The Secret Marketer takes it back to basics

A friend of mine runs her own business. She used to have a big job in the City, then had two kids and has now decided to use the proceeds from her maternity leave and subsequent settlement package to start her own business.

She is founder, managing director and assistant brand manager all rolled into one. Compared to the daily drudgery of corporate life, it all sounds incredibly exciting to me. She is definitely a new woman, free of the corporate ties and on a mission to prove she can go it alone.

She has secured funding from a government-backed regional fund for entrepreneurial women. She described it as a Dragons’ Den process with a lot of paperwork, but having done a great impression of hard working new mum with a great idea (rather than a recently retired City hotshot) she got the start-up cash bonus she was seeking.

We were out to dinner about a month ago, when fuelled by Cabernet Sauvignon she decided that I should become a non-executive director for her new venture. In return for being her industry adviser on all things marketing, I get to talk about something more entrepreneurial than my day job and put my years of marketing knowledge to the test in the real world (her words not mine).

My real remit is somewhere between counsellor, friend and mentor

I have always envied these new wave pluralists who boast a raft of non-executive positions.
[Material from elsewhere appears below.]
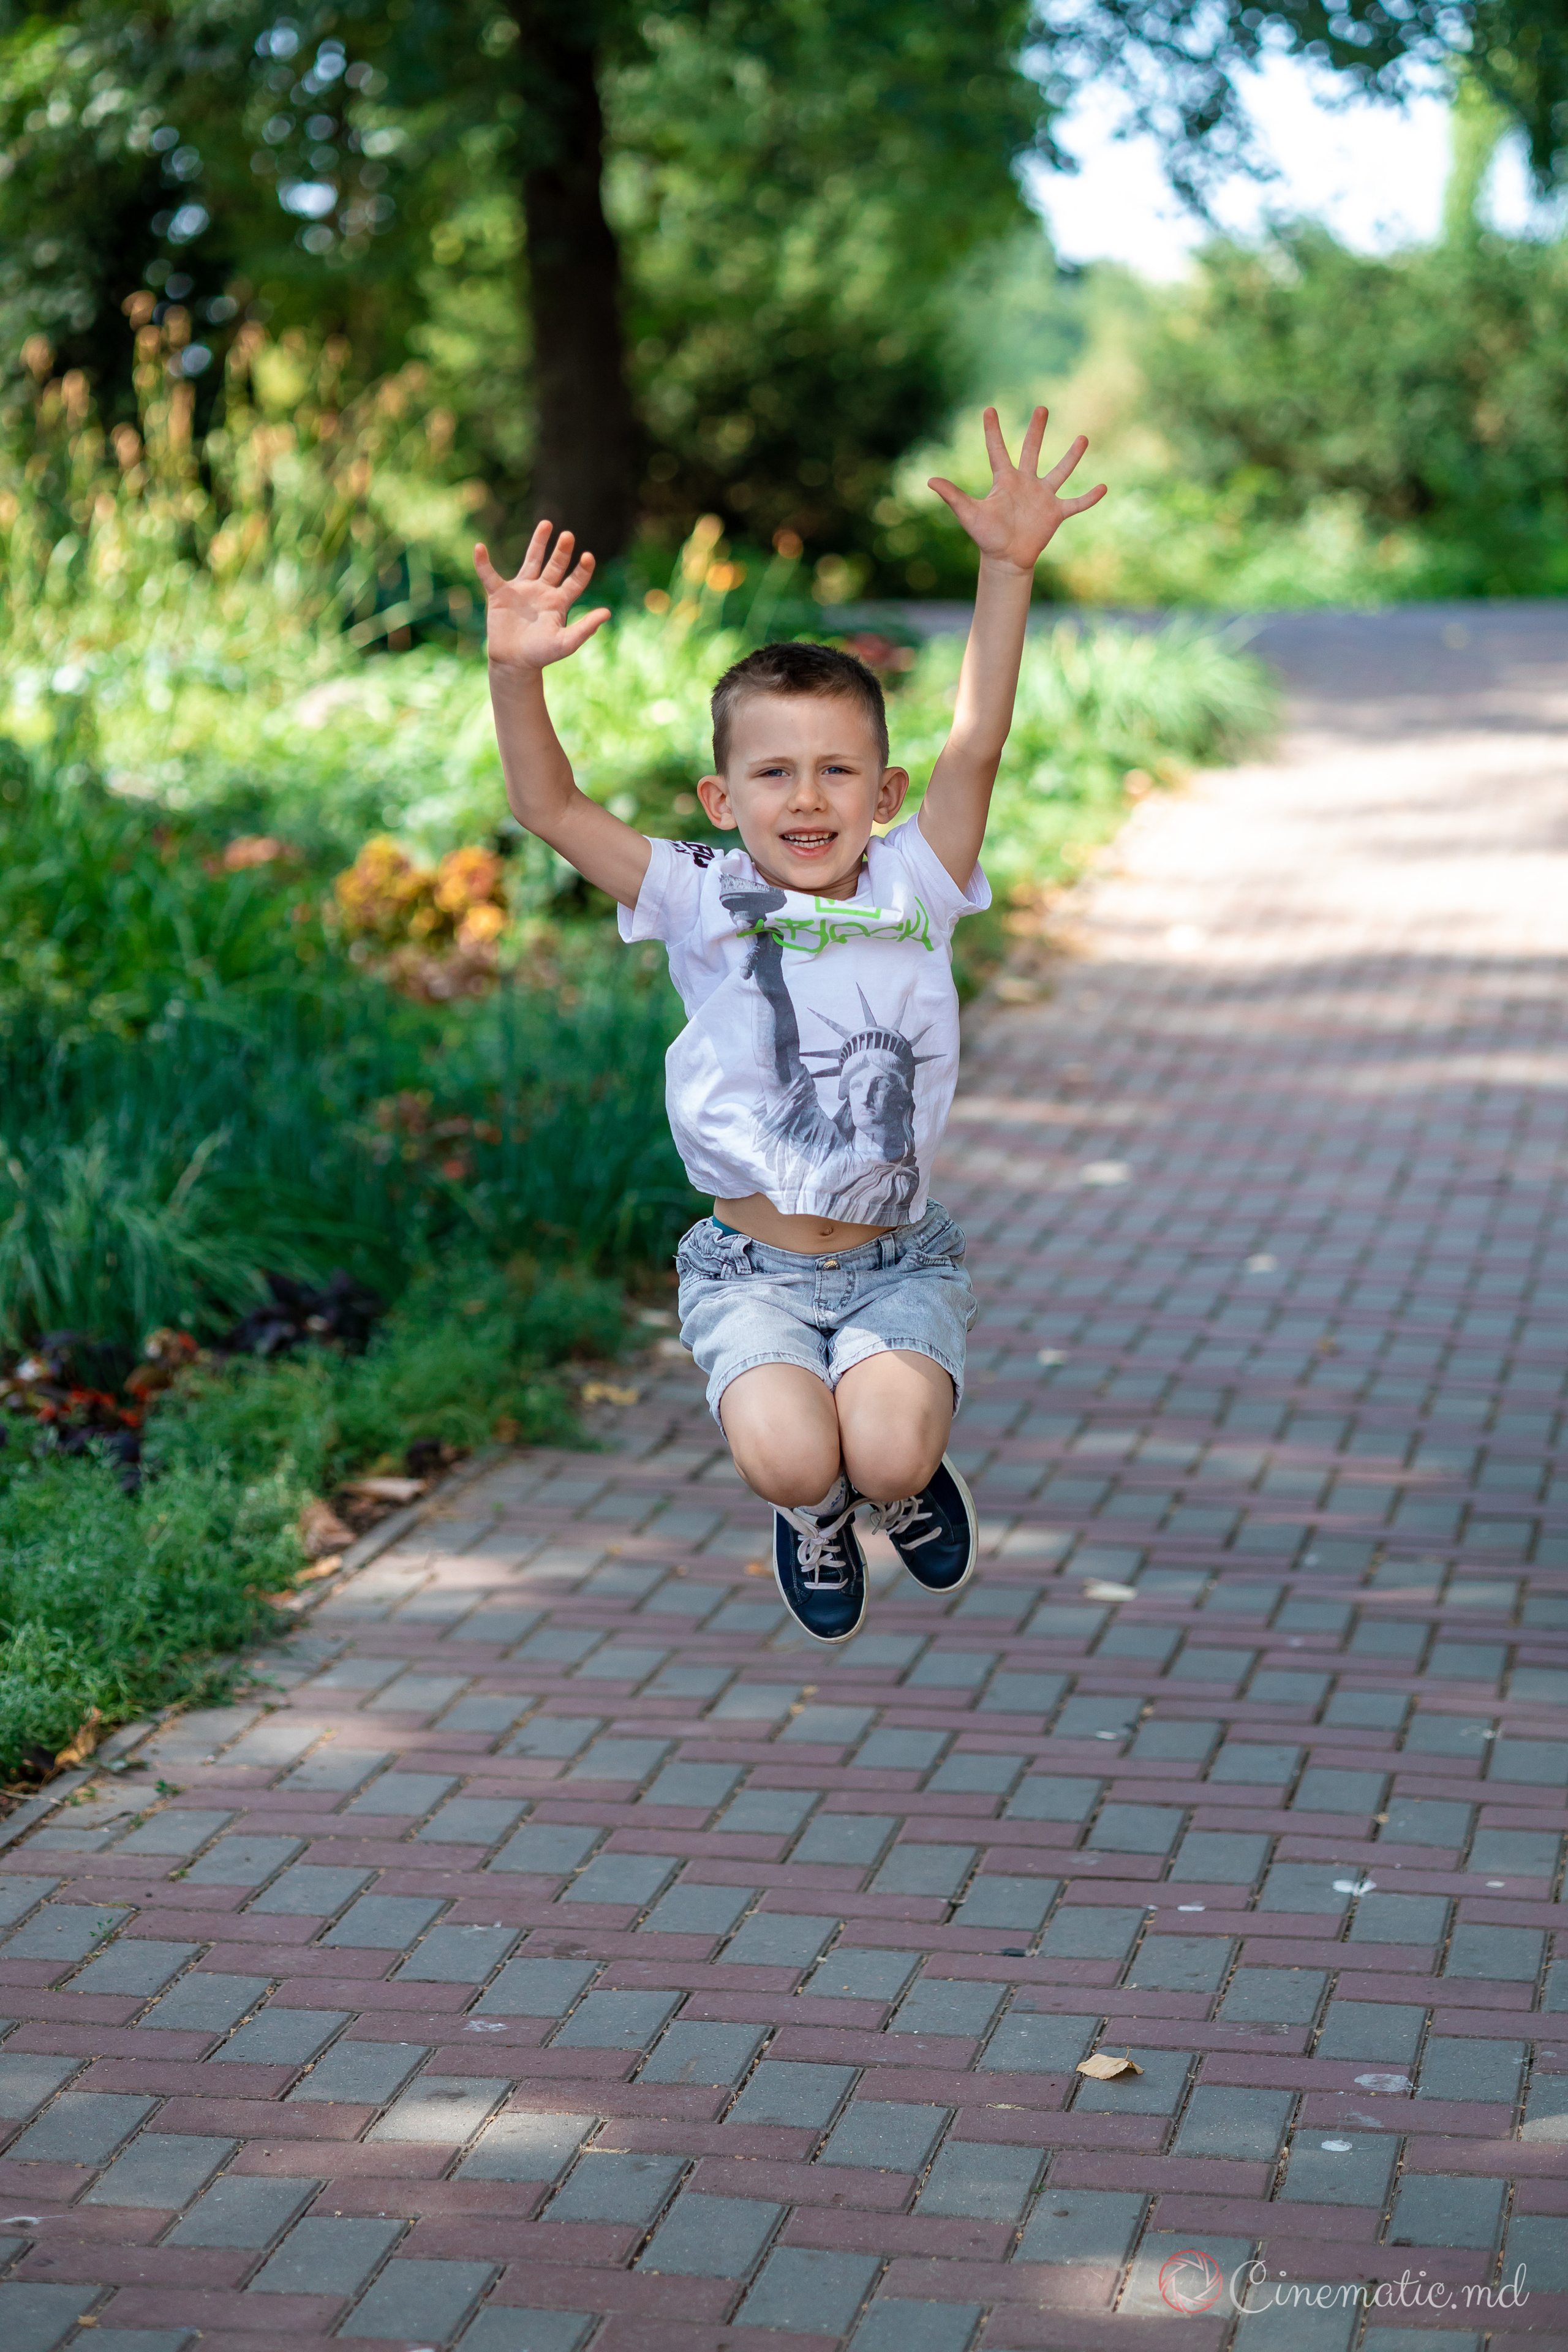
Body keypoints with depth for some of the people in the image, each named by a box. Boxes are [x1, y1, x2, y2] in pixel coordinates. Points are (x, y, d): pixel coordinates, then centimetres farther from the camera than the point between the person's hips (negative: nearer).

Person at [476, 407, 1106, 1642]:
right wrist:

It sounds incredibly grand, getting paid a nice sum for turning up at a few board meetings and sharing the occasional word of wisdom.

Sadly my non-exec adventure is nothing of the sort. My remuneration package consists of occasional cups of coffee and the odd flapjack if there has been a good sales week. My real remit is in fact somewhere between friend, counsellor and mentor with a few specific marketing tasks thrown in.

Sadly, my friend from the City has the same view of marketing as most people out there. We do promotions and produce leaflets. In our more strategic moments, we are also good at helping to set up exhibition stands and then standing at that trade show for a whole weekend doing a good impression of a sales rep when our employer cannot afford to hire a real one.

My next job is to produce a sales presenter. I can’t remember the last time I did a sales presenter. Disappointingly, I do not have an agency or indeed a brand manager to delegate the task to. I try producing it myself with a little help from Prontaprint.

Job done I thought, but I am also in charge of direct marketing, which involves stuffing envelopes and buying the stamps. Welcome to the real world as my friend now calls it. In a weird way, I’m actually really quite enjoying it.